Data Streams amd Data Sets
When billions of people use the internet continuously their activities including clicks, searches, navigations are all potentially valuable information. Ecommerce purchases, in-game player activity, information from social networks, financial stock market trading floors, geolocation services, and telemetry from connected devices are all now available as streams. All this information is collected and made available in some cases free and in some cases at a cost for potential users. Most data streams are continuously collecting data from thousands of data sources and then send smaller sized data records simultaneously at high speed. Nasa provides data from space through its data stream at Nasa Data. Social networks provide their data streaming services at Twitter Streaming API, Facebook RealTime Updates API . The Australian bureau of meteorology provides streaming data services here .
Several government and Non Government Organizations do provide data sets which are not necessarily in streming format due to the data’s innate naure. For example a huge cache of date can be accessed from the Australian Bureau of Statistics. Similar plethora of data can also be obtained from at the local gvernment level as also world bodies like OECD.
Python and Scala are a language that is used extensively in datascience from data preparation to modelling. Tools suvh as Alteryx and Knime are in vougue in the data preparation phase of the data science continuum.
The SAS Institute developed SEMMA process is used as a model in data science. The five steps that created the acronym of SEMMA are
Data Science enables the interleaving of inter-domain data with a view to extract valuable insights for organizations. This in turn maximizes the timeliness of deliverables and real-time solutions to meet customer expectations.
When billions of people use the internet continuously their activities including clicks, searches, navigations are all very valuable information. Ecommerce purchases, in-game player activity, information from social networks, financial stock market trading floors, geolocation services, and telemetry from connected devices are all now available as streams. All this information is used by the data scientist to analyze and build models to predict the next move of a potential customer in real time.
Model building is basically evaluating the use of statistical functions and building algorithms to decipher a pattern and make projections or predictions. MATLAB and R are used extensively in model building to identify patterns in the data set of consequence.
Sophisticated models are thus built and trained by using real data. With increased volume of data and exposure, the model gets refined oveer time and predictions become more and more accurate. These models are used to work out and answer questions like “what a customer is most likely to buy”, “what specific feature or function that he or she is looking for” etc. This in turn enables a customised marketing pitch to convince the individual to choose the companies product or service.

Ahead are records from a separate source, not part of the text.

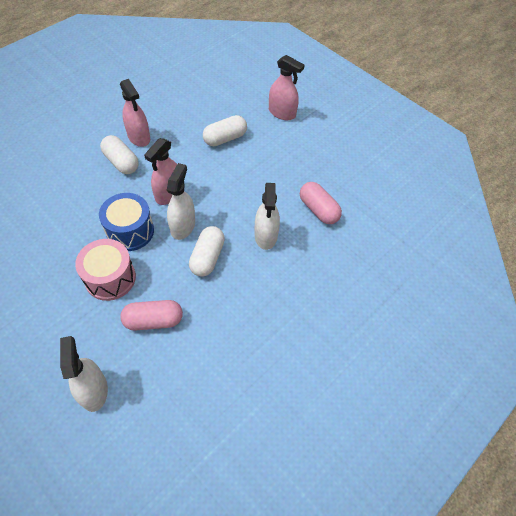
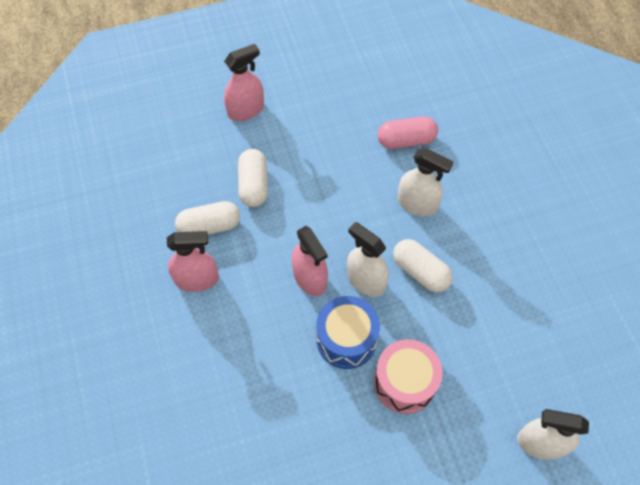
camera: 60 degrees left, 5 degrees up
(121, 162) = (230, 314): white capsule -> white capsule (209, 226)
(153, 320) = (479, 355): pink capsule -> none

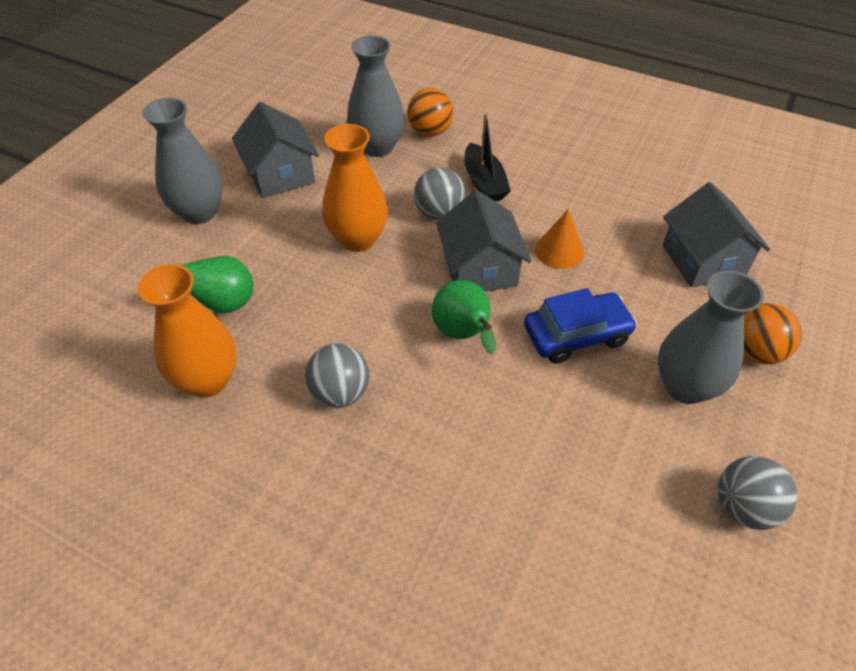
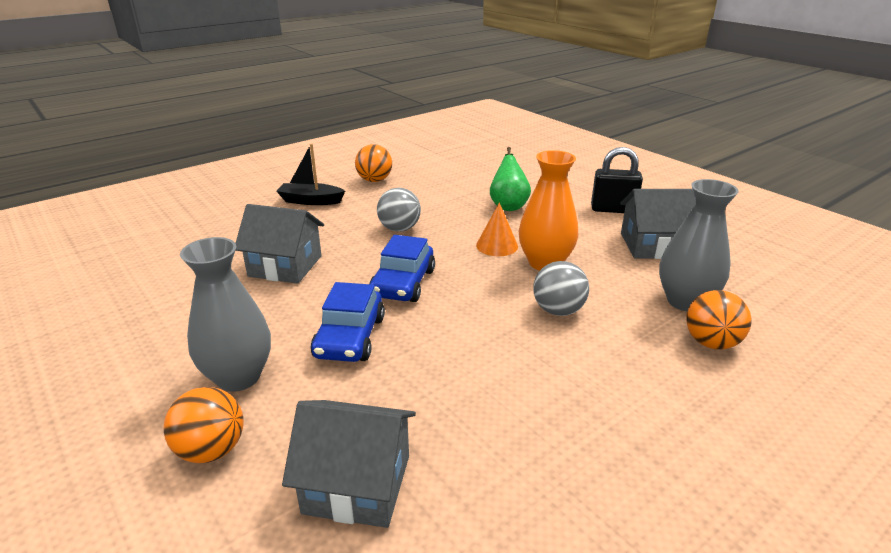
camera: 115 degrees right, 20 degrees down
(175, 509) = (374, 180): none -> orange ball
(199, 212) = (613, 209): grey vase -> black padlock
(208, 380) = (448, 195): orange vase -> none
(463, 335) = (403, 283): green pear -> blue car
(480, 269) = (468, 311): grey house -> grey house (285, 266)
(484, 182) = (596, 353): black boat -> black boat (310, 201)
(559, 251) = (457, 367): orange cone -> orange cone (497, 245)
(743, 507) = (126, 355): grey ball -> none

“One picture is worth a thousand words” is an old adage. The task of converting data stories into easily explained images is in the hands of visualization tools such as Power BI and Tableau. Several visualization tools enable the data scientist to convert the stories hidden in the data into visual delights. The data scientist in addition to modelling customer behaviour uses these tools to present the visual presentation of the data to the information users. This covers the predictions and the impact of following a specific recommendation that comes of out of such data analytics using powerful visualization tools.
Data analysis and Statistics has evolved over many years even prior to computing and data science as we know it. We have restricted our discussion of data science in the context of Information Technology. In summary data science is a fast evolving field with great potential particularly in predicting and personalising products , services and solutions to win the customer’s favour. Organizations have moved on from viewing data science as a nice to have to a tool for survival and gaining competitive advantage.